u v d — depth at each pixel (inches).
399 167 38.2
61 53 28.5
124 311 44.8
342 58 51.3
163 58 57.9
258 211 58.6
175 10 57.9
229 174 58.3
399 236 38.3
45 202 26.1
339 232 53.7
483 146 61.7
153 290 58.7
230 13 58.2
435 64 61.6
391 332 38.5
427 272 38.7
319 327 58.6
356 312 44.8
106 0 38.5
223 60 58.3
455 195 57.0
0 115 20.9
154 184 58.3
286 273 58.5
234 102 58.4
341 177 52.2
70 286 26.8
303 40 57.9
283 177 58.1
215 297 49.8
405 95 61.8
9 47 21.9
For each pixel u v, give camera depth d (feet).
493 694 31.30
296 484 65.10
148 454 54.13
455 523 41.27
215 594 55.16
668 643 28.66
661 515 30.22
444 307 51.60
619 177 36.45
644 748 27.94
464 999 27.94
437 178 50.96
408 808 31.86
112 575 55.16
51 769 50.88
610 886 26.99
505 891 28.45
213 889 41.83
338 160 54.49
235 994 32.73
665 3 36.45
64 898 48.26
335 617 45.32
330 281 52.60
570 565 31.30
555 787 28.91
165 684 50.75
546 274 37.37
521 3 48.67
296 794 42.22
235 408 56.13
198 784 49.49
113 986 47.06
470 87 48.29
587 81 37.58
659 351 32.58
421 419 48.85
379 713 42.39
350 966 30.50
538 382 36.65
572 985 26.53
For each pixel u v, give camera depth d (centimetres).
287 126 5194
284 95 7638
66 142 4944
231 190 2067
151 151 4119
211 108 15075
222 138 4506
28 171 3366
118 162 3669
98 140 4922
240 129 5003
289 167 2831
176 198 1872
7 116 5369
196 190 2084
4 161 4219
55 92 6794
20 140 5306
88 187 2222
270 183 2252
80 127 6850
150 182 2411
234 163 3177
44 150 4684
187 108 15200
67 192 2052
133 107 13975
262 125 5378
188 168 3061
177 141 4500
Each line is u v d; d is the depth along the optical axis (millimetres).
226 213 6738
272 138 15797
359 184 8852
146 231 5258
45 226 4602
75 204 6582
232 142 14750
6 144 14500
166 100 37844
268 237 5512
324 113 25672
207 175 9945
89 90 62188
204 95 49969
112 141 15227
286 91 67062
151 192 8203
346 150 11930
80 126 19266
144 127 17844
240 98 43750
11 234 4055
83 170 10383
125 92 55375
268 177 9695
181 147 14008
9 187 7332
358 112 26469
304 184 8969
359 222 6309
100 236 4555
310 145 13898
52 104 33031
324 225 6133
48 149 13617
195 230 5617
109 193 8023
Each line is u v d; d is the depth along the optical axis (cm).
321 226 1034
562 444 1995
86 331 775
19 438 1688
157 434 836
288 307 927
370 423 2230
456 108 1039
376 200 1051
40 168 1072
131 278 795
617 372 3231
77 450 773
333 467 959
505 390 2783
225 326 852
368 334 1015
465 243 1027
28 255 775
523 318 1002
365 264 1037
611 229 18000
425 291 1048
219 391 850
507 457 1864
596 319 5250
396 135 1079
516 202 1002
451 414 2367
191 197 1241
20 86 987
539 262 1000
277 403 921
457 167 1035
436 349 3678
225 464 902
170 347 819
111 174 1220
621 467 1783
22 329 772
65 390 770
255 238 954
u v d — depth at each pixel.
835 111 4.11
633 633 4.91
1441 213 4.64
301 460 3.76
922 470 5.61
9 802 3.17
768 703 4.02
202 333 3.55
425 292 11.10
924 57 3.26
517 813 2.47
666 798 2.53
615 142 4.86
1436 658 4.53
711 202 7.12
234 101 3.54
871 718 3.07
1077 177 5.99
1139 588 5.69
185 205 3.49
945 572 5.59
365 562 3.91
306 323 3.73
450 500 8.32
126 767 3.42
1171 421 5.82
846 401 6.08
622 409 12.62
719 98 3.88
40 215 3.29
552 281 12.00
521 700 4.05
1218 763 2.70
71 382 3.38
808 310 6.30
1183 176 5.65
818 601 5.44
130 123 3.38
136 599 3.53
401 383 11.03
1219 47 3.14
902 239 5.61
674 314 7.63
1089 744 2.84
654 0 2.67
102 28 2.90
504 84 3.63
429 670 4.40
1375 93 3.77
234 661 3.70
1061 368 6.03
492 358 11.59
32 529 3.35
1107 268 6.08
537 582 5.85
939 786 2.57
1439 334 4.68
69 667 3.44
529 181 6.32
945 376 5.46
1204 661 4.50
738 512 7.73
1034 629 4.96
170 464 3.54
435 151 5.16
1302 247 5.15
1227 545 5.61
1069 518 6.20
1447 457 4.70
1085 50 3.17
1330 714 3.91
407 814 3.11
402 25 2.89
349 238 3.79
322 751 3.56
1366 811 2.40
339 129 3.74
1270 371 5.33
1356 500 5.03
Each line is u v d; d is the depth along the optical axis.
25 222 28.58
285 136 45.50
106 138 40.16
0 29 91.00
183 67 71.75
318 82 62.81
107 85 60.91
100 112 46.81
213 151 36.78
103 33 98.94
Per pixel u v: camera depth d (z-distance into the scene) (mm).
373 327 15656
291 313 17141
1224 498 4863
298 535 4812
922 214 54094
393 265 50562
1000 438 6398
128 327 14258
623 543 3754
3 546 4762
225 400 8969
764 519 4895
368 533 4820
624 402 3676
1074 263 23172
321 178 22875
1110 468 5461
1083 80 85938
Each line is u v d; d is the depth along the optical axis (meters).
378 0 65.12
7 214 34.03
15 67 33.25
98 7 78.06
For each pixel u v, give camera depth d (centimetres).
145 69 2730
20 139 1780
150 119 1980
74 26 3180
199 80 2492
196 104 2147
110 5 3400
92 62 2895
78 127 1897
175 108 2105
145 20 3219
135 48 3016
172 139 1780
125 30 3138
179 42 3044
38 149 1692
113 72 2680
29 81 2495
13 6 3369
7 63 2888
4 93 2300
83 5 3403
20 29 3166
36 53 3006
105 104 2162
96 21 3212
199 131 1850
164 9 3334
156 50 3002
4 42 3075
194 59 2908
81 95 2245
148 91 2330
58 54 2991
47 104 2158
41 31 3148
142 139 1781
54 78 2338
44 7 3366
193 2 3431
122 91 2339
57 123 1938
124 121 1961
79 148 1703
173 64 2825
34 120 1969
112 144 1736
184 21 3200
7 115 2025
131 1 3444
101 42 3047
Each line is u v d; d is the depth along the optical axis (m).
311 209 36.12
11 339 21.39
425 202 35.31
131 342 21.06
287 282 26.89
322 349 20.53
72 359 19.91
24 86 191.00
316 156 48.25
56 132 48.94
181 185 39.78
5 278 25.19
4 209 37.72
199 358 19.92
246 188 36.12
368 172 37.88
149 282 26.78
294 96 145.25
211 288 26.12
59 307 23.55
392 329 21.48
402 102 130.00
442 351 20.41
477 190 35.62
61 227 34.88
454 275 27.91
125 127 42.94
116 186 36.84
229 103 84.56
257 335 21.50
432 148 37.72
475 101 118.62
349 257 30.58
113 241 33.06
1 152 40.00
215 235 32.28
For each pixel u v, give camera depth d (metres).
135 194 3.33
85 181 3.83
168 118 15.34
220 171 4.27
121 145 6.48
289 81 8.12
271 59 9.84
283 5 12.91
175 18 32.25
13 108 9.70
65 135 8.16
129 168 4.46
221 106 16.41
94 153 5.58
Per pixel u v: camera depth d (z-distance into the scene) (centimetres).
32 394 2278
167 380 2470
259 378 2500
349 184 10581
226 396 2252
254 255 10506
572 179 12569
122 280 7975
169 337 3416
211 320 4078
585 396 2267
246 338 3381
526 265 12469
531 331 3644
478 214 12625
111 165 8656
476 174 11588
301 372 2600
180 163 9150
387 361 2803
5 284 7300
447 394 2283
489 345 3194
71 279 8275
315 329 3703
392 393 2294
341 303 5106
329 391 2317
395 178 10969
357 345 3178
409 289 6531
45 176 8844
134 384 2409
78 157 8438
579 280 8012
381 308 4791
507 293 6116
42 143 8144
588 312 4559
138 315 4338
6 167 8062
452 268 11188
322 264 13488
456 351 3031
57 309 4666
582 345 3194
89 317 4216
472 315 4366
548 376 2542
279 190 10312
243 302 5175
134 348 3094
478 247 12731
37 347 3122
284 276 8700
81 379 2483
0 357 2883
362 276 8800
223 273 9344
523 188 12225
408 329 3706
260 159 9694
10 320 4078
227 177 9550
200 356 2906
- - -
• **TASK TO COMPLETE**:
Beginning with the top line of the data above, output every line exactly until the one that contains "150 182 2411", and include that one too.

• **RESULT**:
u v d — depth at each pixel (inches).
399 167 38.2
61 53 28.5
124 311 44.8
342 58 51.3
163 58 57.9
258 211 58.6
175 10 57.9
229 174 58.3
399 236 38.3
45 202 26.1
339 232 53.7
483 146 61.7
153 290 58.7
230 13 58.2
435 64 61.6
391 332 38.5
427 272 38.7
319 327 58.6
356 312 44.8
106 0 38.5
223 60 58.3
455 195 57.0
0 115 20.9
154 184 58.3
286 273 58.5
234 102 58.4
341 177 52.2
70 286 26.8
303 40 57.9
283 177 58.1
215 297 49.8
405 95 61.8
9 47 21.9
For each pixel u v, give camera depth d (feet).
493 694 31.30
296 484 65.10
148 454 54.13
455 523 41.27
215 594 55.16
668 643 28.66
661 515 30.22
444 307 51.60
619 177 36.45
644 748 27.94
464 999 27.94
437 178 50.96
408 808 31.86
112 575 55.16
51 769 50.88
610 886 26.99
505 891 28.45
213 889 41.83
338 160 54.49
235 994 32.73
665 3 36.45
64 898 48.26
335 617 45.32
330 281 52.60
570 565 31.30
555 787 28.91
165 684 50.75
546 274 37.37
521 3 48.67
296 794 42.22
235 408 56.13
198 784 49.49
113 986 47.06
470 87 48.29
587 81 37.58
659 351 32.58
421 419 48.85
379 713 42.39
350 966 30.50
538 382 36.65
572 985 26.53
For each pixel u v, give camera depth d (centimetres).
287 126 5194
284 95 7638
66 142 4944
231 190 2067
151 151 4119
211 108 15075
222 138 4506
28 171 3366
118 162 3669
98 140 4922
240 129 5003
289 167 2831
176 198 1872
7 116 5369
196 190 2084
4 161 4219
55 92 6794
20 140 5306
88 187 2222
270 183 2252
80 127 6850
150 182 2411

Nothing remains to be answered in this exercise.